▸ **TEXT SECTION**:
Using Safale US-05 yeast. starting the fermentation at 59f and ramping up 1° everyday until 71f. then cold crash.
Anyone have input on this strategy?
#homebrewing
Using Safale US-05 yeast. starting the fermentation at 59f and ramping up 1° everyday until 71f. then cold crash.
Anyone have input on this strategy?
#homebrewing
What's your goal behind doing that? Unless you're pitching a butt load of yeast, it's just going to delay fermentation start.
If you have healthy yeast, pitch it just a few degrees below goal max ferment temp, and ramp it up. A homebrew batch should be done fermenting in 3-4 days, or you're either pitching too few yeast, poor health yeast, or too cold fermentation temps.
A fast ferment will lead to a cleaner, healthier product.
If you're not saving portions of your yeast cakes, your missing out. It's basically free yeast, and usually in better condition then anything in a package (so long as your sanitary practices are good.)
I'm just trying new approaches to fermenting. Wondering if anyone messed around with a yeast schedule.
I tried reusing yeast. it was a lot of effort for minimal results.

(Saved entries)
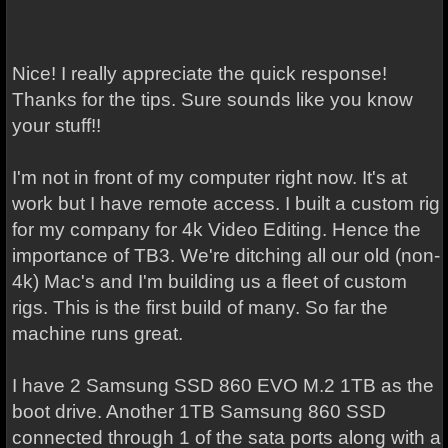
Nice! I really appreciate the quick response!
Thanks for the tips. Sure sounds like you know
your stuff!!
I'm not in front of my computer right now. It's at
work but I have remote access. I built a custom rig
for my company for 4k Video Editing. Hence the
importance of TB3. We're ditching all our old (non-
4k) Mac's and I'm building us a fleet of custom
rigs. This is the first build of many. So far the
machine runs great.
I have 2 Samsung SSD 860 EVO M.2 1TB as the
boot drive. Another 1TB Samsung 860 SSD
connected through 1 of the sata ports along with a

▸ **REQUIRED ACTIONS**:
1. Answer these questions from the homebrewing thread, one per line:
(a) Which yeast does the opening post say is being used?
(b) In how many days should a homebrew batch be done fermenting, according to the reply?
(c) What result did the poster who tried reusing yeast get?
2. Set down the part of the homebrewing thread that begins at the words "If you're not" and stops after "practices are good.)".

▸ **SOLUTIONS TO THE PROBLEMS**:
1.
(a) Safale US-05
(b) 3-4 days
(c) It was a lot of effort for minimal results.

2.
If you're not saving portions of your yeast cakes, your missing out. It's basically free yeast, and usually in better condition then anything in a package (so long as your sanitary practices are good.)